**Data records**
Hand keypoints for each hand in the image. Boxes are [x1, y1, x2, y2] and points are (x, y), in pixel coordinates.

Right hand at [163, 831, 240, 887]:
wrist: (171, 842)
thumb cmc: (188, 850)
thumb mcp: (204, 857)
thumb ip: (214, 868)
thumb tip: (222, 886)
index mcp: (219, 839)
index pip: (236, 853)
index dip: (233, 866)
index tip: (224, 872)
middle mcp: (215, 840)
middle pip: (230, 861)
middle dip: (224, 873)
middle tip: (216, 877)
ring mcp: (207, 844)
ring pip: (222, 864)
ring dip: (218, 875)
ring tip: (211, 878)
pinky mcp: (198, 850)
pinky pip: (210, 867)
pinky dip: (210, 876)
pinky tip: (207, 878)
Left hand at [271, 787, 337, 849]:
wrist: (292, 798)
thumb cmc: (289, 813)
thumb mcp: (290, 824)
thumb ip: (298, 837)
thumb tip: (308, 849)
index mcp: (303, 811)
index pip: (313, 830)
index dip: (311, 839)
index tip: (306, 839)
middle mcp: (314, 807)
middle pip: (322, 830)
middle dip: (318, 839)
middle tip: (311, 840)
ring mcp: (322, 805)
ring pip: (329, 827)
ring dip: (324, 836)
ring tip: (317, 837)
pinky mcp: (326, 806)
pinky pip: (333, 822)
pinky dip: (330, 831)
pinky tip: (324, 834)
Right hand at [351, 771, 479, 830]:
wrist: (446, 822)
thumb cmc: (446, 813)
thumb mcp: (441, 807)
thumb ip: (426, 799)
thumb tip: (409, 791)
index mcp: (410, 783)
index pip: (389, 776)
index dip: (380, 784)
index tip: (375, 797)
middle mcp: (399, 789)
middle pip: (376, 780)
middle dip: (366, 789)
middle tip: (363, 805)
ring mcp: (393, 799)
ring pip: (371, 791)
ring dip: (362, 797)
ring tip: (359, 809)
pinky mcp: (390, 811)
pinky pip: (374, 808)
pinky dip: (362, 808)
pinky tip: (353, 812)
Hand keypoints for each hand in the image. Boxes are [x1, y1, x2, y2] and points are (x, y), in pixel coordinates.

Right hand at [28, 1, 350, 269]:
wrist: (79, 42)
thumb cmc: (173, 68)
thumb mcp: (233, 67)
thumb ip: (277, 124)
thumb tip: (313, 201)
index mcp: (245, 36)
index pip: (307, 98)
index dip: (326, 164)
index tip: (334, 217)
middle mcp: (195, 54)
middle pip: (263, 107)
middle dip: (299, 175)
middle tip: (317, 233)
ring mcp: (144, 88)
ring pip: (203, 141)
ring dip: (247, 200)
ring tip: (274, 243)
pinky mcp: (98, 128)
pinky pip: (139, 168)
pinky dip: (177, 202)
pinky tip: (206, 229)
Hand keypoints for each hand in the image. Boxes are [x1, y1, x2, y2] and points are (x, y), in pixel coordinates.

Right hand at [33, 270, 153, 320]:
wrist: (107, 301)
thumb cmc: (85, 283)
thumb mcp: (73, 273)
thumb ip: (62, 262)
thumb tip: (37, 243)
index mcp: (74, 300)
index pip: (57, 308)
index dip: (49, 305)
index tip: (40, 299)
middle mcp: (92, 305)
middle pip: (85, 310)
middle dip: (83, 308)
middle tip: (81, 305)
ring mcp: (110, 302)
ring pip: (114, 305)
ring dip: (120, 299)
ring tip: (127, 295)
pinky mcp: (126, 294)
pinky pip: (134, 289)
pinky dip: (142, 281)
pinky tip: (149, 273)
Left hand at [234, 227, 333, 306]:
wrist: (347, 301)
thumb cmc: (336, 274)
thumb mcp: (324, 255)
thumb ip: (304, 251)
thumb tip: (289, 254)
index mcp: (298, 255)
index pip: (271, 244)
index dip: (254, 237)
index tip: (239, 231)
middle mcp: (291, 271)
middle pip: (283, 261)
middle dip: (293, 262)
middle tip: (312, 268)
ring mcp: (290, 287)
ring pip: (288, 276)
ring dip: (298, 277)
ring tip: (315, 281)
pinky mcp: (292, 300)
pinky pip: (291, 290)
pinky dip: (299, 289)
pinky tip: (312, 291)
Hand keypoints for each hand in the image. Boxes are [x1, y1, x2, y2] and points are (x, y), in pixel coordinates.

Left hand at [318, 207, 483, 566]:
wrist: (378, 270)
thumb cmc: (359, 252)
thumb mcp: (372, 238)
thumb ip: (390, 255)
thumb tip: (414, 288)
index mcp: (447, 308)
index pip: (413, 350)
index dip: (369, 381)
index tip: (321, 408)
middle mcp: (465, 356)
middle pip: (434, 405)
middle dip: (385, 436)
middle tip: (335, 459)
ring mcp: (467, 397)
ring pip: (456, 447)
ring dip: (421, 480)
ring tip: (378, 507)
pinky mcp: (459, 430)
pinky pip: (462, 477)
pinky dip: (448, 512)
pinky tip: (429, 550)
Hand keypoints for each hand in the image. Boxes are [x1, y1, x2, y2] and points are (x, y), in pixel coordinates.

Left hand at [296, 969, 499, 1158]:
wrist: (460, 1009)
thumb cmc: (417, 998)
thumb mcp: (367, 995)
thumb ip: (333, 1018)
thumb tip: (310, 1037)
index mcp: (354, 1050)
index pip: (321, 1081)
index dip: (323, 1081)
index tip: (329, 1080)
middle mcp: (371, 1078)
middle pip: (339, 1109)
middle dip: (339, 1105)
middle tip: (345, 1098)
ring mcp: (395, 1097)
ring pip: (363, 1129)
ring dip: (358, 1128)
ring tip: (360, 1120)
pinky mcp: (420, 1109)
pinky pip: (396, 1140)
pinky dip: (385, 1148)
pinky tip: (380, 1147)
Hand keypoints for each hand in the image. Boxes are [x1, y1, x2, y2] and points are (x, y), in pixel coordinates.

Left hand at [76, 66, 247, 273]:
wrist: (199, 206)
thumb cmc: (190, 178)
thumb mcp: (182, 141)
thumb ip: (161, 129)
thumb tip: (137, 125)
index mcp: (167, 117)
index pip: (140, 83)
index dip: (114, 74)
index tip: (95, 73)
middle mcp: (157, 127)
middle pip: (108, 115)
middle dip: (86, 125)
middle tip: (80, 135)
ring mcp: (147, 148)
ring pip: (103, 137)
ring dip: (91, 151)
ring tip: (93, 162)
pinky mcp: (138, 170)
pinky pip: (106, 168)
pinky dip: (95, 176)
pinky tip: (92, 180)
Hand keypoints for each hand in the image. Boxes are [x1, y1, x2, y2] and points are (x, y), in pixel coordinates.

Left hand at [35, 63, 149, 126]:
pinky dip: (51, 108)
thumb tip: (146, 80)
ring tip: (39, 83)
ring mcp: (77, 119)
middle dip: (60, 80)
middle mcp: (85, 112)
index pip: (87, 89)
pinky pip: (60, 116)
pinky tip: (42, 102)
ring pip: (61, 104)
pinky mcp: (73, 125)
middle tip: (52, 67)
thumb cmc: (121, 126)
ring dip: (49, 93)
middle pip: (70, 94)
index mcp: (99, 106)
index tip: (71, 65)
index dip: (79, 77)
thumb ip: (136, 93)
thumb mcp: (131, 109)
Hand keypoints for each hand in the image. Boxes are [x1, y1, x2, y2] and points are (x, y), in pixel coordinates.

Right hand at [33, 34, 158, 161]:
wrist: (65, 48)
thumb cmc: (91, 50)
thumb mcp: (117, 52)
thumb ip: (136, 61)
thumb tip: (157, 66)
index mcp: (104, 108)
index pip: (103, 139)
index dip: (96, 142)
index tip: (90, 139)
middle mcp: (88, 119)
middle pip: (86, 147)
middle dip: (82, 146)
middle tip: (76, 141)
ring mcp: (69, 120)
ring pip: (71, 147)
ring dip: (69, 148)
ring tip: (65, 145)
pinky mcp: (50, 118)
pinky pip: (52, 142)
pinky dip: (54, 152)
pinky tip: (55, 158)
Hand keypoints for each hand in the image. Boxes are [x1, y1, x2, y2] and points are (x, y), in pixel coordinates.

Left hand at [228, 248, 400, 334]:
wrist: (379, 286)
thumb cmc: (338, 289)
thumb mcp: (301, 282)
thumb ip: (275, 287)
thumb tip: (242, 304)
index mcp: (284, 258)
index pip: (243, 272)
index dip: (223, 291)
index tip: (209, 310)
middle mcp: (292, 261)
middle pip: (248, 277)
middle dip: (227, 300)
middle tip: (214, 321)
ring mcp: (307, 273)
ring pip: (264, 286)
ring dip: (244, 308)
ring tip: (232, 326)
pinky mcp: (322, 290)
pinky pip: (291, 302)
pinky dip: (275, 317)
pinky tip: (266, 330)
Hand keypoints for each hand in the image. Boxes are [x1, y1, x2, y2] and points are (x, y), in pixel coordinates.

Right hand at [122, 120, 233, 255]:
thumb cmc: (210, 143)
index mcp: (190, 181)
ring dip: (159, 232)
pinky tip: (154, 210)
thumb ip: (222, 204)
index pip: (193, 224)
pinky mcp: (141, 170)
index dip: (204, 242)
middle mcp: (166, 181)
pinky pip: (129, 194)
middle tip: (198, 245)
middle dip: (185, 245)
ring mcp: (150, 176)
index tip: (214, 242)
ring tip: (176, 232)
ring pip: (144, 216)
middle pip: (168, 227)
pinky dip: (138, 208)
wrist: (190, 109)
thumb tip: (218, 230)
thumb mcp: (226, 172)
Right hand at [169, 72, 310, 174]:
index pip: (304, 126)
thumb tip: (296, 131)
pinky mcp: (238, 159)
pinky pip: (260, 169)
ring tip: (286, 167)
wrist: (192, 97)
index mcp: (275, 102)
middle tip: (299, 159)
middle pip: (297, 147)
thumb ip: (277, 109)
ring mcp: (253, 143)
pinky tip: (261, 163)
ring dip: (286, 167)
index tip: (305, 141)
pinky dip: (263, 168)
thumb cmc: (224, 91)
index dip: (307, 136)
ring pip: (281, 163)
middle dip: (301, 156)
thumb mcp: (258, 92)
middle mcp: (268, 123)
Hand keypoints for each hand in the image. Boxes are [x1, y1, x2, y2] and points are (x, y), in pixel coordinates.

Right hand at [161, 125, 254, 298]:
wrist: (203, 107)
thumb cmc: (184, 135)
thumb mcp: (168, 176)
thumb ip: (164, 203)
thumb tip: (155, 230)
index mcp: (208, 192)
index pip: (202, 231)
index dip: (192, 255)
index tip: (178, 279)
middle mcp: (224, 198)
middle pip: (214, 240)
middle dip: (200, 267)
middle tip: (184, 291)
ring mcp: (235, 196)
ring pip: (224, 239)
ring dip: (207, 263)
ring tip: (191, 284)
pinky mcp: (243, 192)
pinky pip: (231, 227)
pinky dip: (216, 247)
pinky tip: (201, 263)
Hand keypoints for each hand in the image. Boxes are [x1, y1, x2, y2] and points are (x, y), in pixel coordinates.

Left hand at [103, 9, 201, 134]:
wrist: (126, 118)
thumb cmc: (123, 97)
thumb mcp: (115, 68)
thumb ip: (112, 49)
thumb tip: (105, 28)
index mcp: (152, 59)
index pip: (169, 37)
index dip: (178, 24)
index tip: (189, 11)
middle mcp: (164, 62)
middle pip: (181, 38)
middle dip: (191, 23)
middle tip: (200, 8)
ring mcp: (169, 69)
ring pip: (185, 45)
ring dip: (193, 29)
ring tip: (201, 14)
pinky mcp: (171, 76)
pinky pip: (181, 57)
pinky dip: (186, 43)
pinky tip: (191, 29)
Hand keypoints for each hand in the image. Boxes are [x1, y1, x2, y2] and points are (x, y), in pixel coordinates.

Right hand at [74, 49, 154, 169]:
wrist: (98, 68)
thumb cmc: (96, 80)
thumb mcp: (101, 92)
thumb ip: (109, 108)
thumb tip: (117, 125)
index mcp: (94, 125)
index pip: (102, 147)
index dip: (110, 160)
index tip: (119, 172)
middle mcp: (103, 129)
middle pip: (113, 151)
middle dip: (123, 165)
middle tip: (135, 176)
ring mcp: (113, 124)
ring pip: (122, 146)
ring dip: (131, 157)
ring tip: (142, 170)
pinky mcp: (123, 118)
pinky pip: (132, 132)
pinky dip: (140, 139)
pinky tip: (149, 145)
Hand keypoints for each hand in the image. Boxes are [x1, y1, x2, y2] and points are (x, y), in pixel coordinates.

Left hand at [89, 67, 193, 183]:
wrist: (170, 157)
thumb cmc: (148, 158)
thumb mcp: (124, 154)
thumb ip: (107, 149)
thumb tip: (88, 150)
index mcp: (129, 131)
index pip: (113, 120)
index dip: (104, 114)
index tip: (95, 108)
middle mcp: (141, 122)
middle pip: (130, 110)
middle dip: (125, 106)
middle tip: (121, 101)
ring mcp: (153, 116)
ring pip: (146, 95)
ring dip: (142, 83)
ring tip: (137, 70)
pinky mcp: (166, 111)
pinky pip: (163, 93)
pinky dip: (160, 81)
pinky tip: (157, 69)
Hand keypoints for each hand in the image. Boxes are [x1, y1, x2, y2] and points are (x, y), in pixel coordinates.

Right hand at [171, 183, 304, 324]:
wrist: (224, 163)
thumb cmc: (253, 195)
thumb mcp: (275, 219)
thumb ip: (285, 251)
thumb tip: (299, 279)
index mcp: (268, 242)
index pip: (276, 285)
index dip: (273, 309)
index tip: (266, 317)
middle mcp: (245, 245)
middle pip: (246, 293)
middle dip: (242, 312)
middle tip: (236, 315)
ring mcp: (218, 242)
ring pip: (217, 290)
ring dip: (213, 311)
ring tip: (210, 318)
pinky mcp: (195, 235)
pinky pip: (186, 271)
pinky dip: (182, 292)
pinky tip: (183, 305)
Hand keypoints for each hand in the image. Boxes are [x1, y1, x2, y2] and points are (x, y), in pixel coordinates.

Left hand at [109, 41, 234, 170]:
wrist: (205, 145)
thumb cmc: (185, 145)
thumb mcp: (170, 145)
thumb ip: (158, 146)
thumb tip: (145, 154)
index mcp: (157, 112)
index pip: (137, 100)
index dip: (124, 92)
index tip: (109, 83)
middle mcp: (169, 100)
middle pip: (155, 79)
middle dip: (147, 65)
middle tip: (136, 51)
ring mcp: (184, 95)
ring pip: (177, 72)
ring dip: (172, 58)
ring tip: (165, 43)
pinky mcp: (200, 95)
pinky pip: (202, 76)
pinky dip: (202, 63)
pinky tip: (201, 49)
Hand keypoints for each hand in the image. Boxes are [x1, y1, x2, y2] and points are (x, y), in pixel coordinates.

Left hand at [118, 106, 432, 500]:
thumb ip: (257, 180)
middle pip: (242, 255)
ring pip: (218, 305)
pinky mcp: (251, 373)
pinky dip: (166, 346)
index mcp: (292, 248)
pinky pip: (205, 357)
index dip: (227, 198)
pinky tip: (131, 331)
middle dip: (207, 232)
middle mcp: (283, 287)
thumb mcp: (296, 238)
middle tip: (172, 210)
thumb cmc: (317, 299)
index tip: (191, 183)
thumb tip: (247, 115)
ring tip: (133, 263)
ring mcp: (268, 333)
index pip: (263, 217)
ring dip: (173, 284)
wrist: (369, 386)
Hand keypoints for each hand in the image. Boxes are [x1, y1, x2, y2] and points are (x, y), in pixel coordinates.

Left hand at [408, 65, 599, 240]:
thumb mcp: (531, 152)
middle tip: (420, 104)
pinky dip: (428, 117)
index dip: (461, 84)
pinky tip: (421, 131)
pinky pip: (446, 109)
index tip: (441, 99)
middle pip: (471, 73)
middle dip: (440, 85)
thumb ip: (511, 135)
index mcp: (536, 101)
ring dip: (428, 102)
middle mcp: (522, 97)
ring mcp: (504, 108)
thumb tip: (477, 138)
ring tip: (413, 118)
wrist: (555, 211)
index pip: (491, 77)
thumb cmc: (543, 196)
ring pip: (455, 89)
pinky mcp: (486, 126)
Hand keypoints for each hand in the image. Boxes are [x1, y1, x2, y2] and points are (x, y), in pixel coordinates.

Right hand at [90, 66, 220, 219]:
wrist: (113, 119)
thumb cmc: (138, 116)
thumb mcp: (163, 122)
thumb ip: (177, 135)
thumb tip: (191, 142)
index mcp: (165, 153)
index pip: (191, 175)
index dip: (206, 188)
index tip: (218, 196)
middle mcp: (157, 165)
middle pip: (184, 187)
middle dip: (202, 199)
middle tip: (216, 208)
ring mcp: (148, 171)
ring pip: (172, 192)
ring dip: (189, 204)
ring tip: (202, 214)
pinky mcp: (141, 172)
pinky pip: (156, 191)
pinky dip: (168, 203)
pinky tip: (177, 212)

**Task directions**
When a line in the listing above holds the word "Left", copy it.

**Expected output**
Left hand at [271, 787, 337, 849]:
Left hand at [234, 227, 333, 306]:
Left hand at [318, 207, 483, 566]:
Left hand at [296, 969, 499, 1158]:
Left hand at [76, 66, 247, 273]:
Left hand at [35, 63, 149, 126]:
Left hand at [228, 248, 400, 334]:
Left hand at [103, 9, 201, 134]:
Left hand at [89, 67, 193, 183]:
Left hand at [109, 41, 234, 170]:
Left hand at [118, 106, 432, 500]:
Left hand at [408, 65, 599, 240]:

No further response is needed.